● Data for review
━━━━━━━━━━━━━━━━

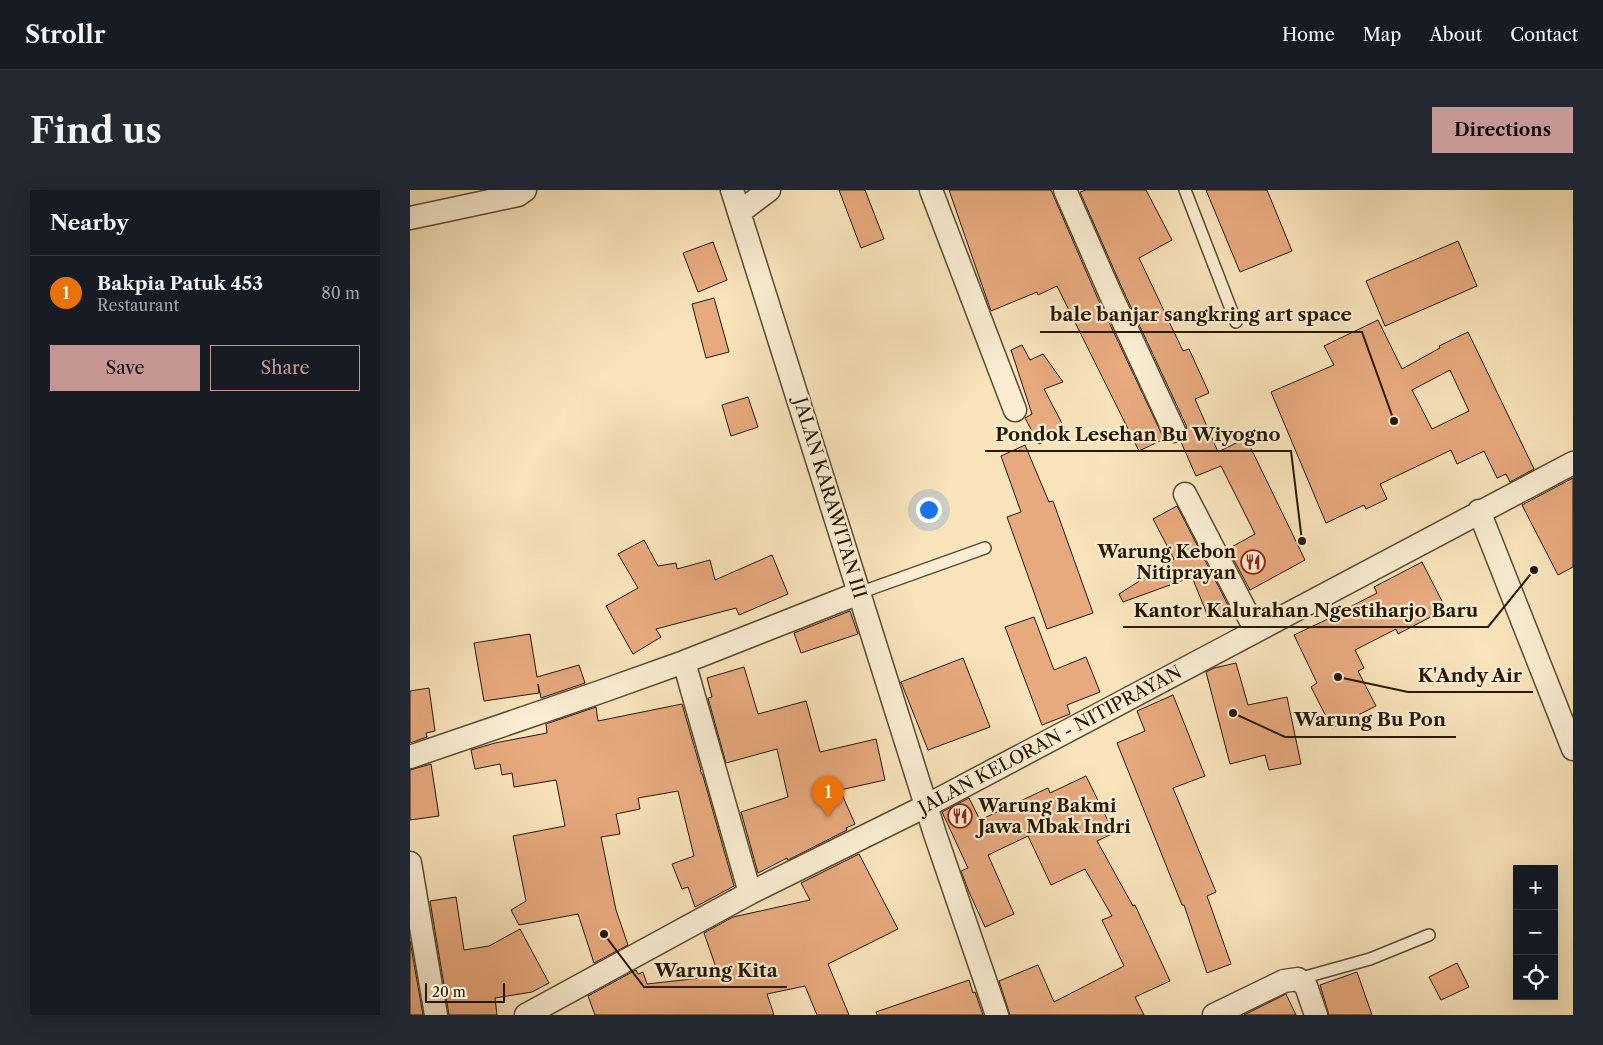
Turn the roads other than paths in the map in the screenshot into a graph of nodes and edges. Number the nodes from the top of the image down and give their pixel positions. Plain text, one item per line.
1 (525, 190) edge
2 (732, 190) edge
3 (769, 190) edge
4 (930, 190) edge
5 (1065, 190) edge
6 (1185, 190) edge
7 (740, 212) junction
8 (410, 218) edge
9 (1236, 322) dead end
10 (1015, 410) dead end
11 (1174, 431) dead end
12 (1573, 462) edge
13 (1186, 494) dead end
14 (1479, 511) junction
15 (985, 548) dead end
16 (859, 593) junction
17 (1256, 631) junction
18 (684, 662) junction
19 (1573, 749) edge
20 (410, 757) edge
21 (926, 806) junction
22 (410, 863) edge
23 (750, 892) junction
24 (1429, 935) dead end
25 (1298, 980) junction
26 (436, 1015) edge
27 (526, 1015) edge
28 (997, 1015) edge
29 (1214, 1015) edge
30 (1316, 1015) edge

1 - 8 street
2 - 7 street, JALAN KARAWITAN III
3 - 7 street
4 - 10 street
5 - 11 street
6 - 9 lane
7 - 16 street, JALAN KARAWITAN III
12 - 14 street, JALAN KELORAN - NITIPRAYAN
13 - 17 street
14 - 17 street, JALAN KELORAN - NITIPRAYAN
14 - 19 street
15 - 16 lane
16 - 18 street
16 - 21 street, JALAN KARAWITAN III
17 - 21 street, JALAN KELORAN - NITIPRAYAN
18 - 20 street
18 - 23 street
21 - 23 street, JALAN KELORAN - NITIPRAYAN
21 - 28 street, JALAN KARAWITAN III
22 - 26 street
23 - 27 street, JALAN KELORAN - NITIPRAYAN
24 - 25 lane
25 - 29 street
25 - 30 street

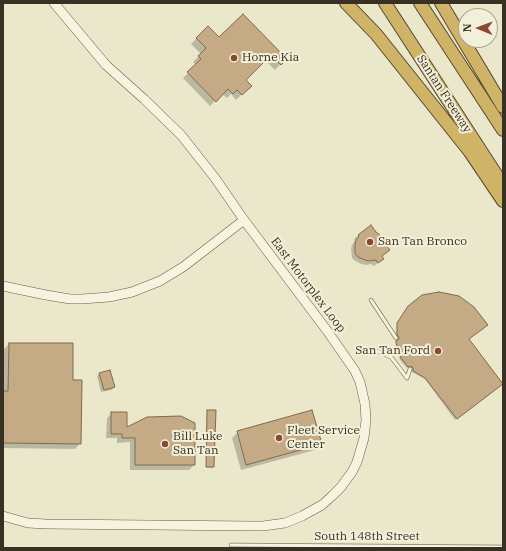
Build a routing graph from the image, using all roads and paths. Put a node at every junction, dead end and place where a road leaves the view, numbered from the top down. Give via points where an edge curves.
1 (54, 3) edge
2 (346, 3) edge
3 (385, 3) edge
4 (420, 3) edge
5 (441, 3) edge
6 (503, 107) edge
7 (503, 130) edge
8 (503, 185) edge
9 (503, 201) edge
10 (244, 220) junction
11 (3, 286) edge
12 (371, 300) dead end
13 (396, 338) dead end
14 (377, 351) dead end
15 (410, 369) dead end
16 (3, 516) edge
17 (231, 545) dead end
18 (503, 547) edge

1 - 10 street, East Motorplex Loop via 106,65 181,135
2 - 9 highway via 376,34 470,152
3 - 8 highway, Santan Freeway
4 - 7 highway
5 - 6 highway
10 - 11 street via 183,267 160,281 132,292 109,297 70,299
10 - 16 street, East Motorplex Loop via 328,332 360,382 365,404 364,438 357,462 341,487 322,505 306,514 285,523 263,526 46,524 28,523
12 - 13 lane
14 - 15 lane via 391,358 407,378
17 - 18 lane, South 148th Street

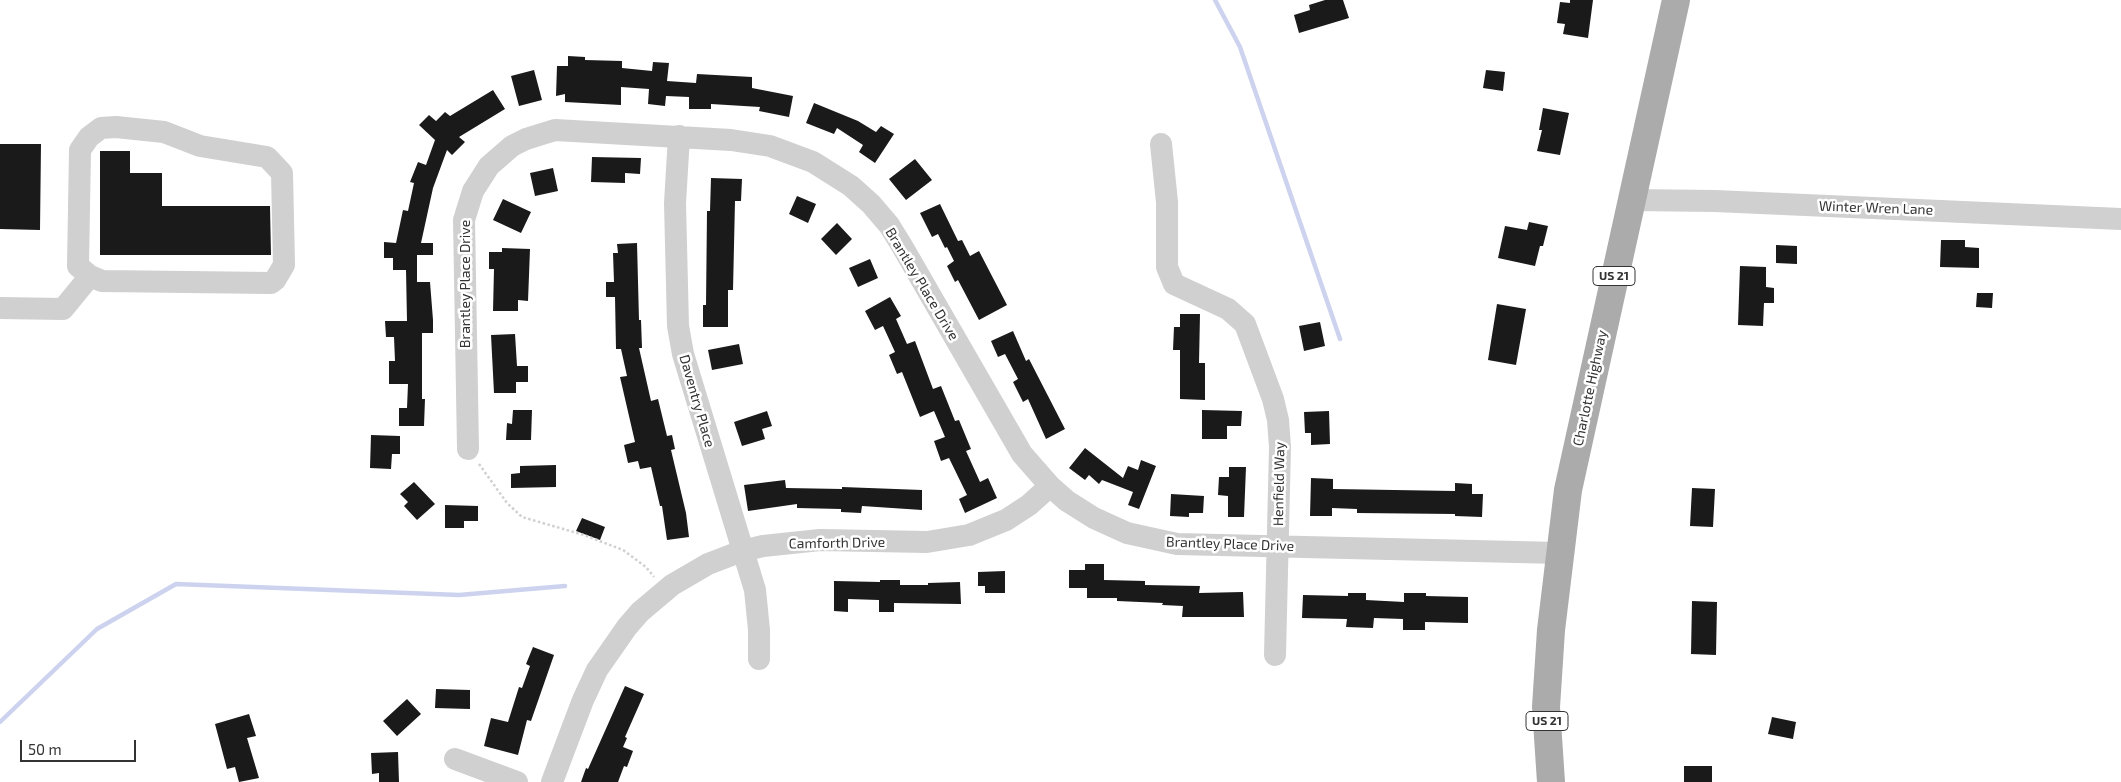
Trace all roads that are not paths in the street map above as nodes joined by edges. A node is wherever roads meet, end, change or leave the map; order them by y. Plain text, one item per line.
1 (1676, 0) edge
2 (679, 136) junction
3 (1161, 144) dead end
4 (1631, 200) junction
5 (2121, 219) edge
6 (90, 276) junction
7 (0, 308) edge
8 (468, 449) road end
9 (1050, 486) junction
10 (1278, 547) junction
11 (742, 551) junction
12 (1559, 553) junction
13 (1275, 655) dead end
14 (758, 658) dead end
15 (455, 759) dead end
16 (517, 782) edge
17 (552, 782) edge
18 (1551, 782) edge

1 - 4 main road, Charlotte Highway / US 21
2 - 8 street, Brantley Place Drive
2 - 9 street, Brantley Place Drive
2 - 11 street, Daventry Place
3 - 10 street, Henfield Way
4 - 5 street, Winter Wren Lane
4 - 12 main road, Charlotte Highway / US 21
6 - 6 street
6 - 7 street
9 - 10 street, Brantley Place Drive
9 - 11 street, Camforth Drive
10 - 12 street, Brantley Place Drive
10 - 13 street, Henfield Way
11 - 14 street, Daventry Place
11 - 17 street, Camforth Drive
12 - 18 main road, Charlotte Highway / US 21
15 - 16 street

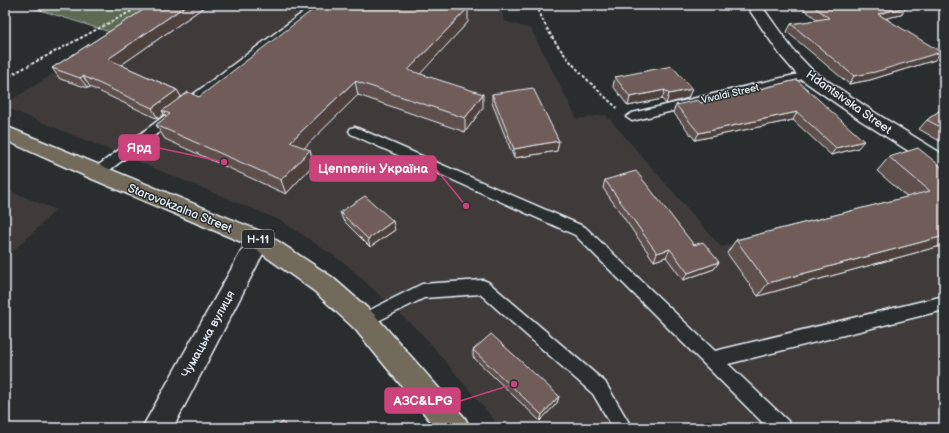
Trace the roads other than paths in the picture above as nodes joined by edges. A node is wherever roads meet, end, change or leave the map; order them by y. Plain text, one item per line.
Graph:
1 (319, 5) edge
2 (753, 5) edge
3 (807, 75) junction
4 (632, 117) road end
5 (355, 131) dead end
6 (5, 132) edge
7 (944, 164) edge
8 (97, 173) junction
9 (259, 240) junction
10 (944, 303) edge
11 (364, 321) junction
12 (712, 360) junction
13 (156, 428) edge
14 (455, 428) edge
15 (623, 428) edge
16 (781, 428) edge

1 - 8 lane
2 - 3 street, Hdantsivska Street
3 - 4 lane, Vivaldi Street
3 - 7 street, Hdantsivska Street
5 - 12 lane
6 - 8 main road, Starovokzalna Street / Н-11
8 - 9 main road, Starovokzalna Street / Н-11
9 - 11 main road, Starovokzalna Street / Н-11
9 - 13 street, Чумацька вулиця
10 - 12 lane
11 - 14 main road, Starovokzalna Street / Н-11
11 - 15 lane
12 - 16 lane

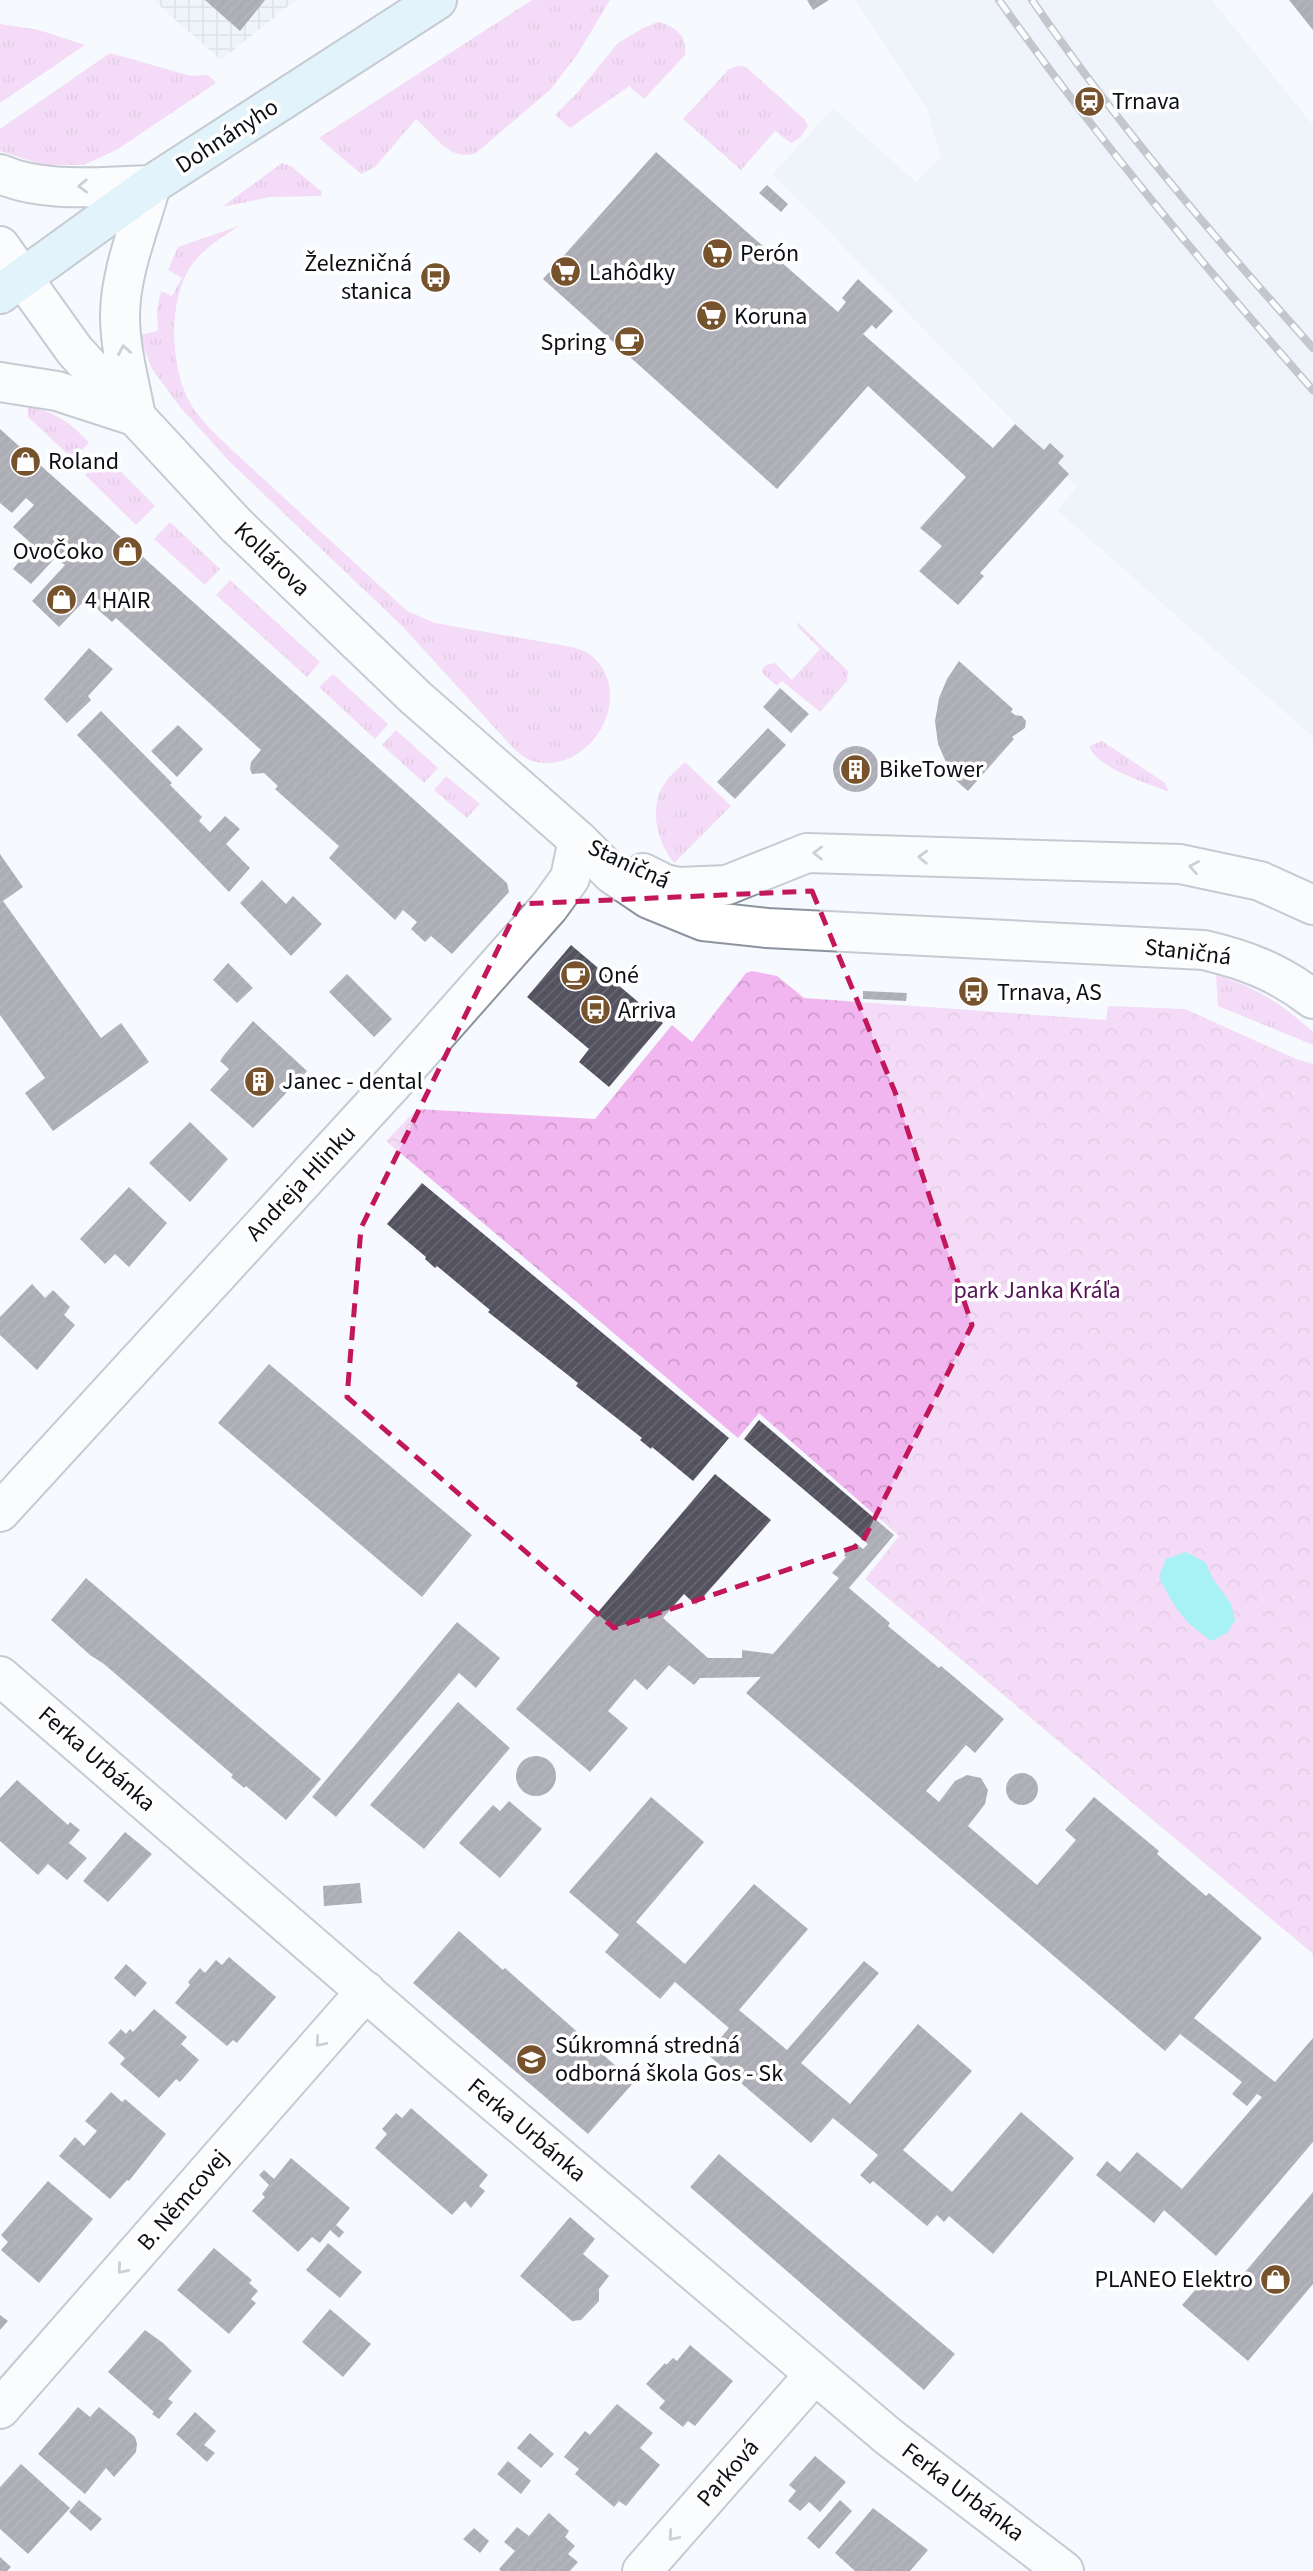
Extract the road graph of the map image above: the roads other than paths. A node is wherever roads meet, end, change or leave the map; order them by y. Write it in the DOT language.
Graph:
graph roads {
  1 [pos="437,0"];
  2 [pos="0,174"];
  3 [pos="151,185"];
  4 [pos="0,246"];
  5 [pos="11,286"];
  6 [pos="0,383"];
  7 [pos="136,417"];
  8 [pos="578,840"];
  9 [pos="1313,905"];
  10 [pos="1313,999"];
  11 [pos="0,1512"];
  12 [pos="0,1676"];
  13 [pos="366,1991"];
  14 [pos="815,2374"];
  15 [pos="0,2409"];
  16 [pos="642,2571"];
  17 [pos="1064,2571"];
  1 -- 3 [label="street, Dohnányho"];
  3 -- 2 [label="street, one-way"];
  3 -- 5 [label="street, Dohnányho"];
  7 -- 3 [label="street, one-way"];
  4 -- 5 [label="street, Kollárova"];
  5 -- 7 [label="street, Kollárova"];
  6 -- 7 [label="street"];
  7 -- 8 [label="street, Kollárova"];
  9 -- 8 [label="street, Staničná, one-way"];
  8 -- 10 [label="street, Staničná"];
  8 -- 11 [label="street, Andreja Hlinku"];
  12 -- 13 [label="street, Ferka Urbánka"];
  13 -- 14 [label="street, Ferka Urbánka"];
  13 -- 15 [label="street, B. Němcovej, one-way"];
  14 -- 16 [label="street, Parková, one-way"];
  14 -- 17 [label="street, Ferka Urbánka"];
}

━━━━━━━━━━━━━━━━

● What you will do
Copy word for word only the lines above from the one with "Trace the roads" through the one with "Extract the road". Leave pictures out.

● Output
Trace the roads other than paths in the picture above as nodes joined by edges. A node is wherever roads meet, end, change or leave the map; order them by y. Plain text, one item per line.
Graph:
1 (319, 5) edge
2 (753, 5) edge
3 (807, 75) junction
4 (632, 117) road end
5 (355, 131) dead end
6 (5, 132) edge
7 (944, 164) edge
8 (97, 173) junction
9 (259, 240) junction
10 (944, 303) edge
11 (364, 321) junction
12 (712, 360) junction
13 (156, 428) edge
14 (455, 428) edge
15 (623, 428) edge
16 (781, 428) edge

1 - 8 lane
2 - 3 street, Hdantsivska Street
3 - 4 lane, Vivaldi Street
3 - 7 street, Hdantsivska Street
5 - 12 lane
6 - 8 main road, Starovokzalna Street / Н-11
8 - 9 main road, Starovokzalna Street / Н-11
9 - 11 main road, Starovokzalna Street / Н-11
9 - 13 street, Чумацька вулиця
10 - 12 lane
11 - 14 main road, Starovokzalna Street / Н-11
11 - 15 lane
12 - 16 lane

Extract the road graph of the map image above: the roads other than paths. A node is wherever roads meet, end, change or leave the map; order them by y. Write it in the DOT language.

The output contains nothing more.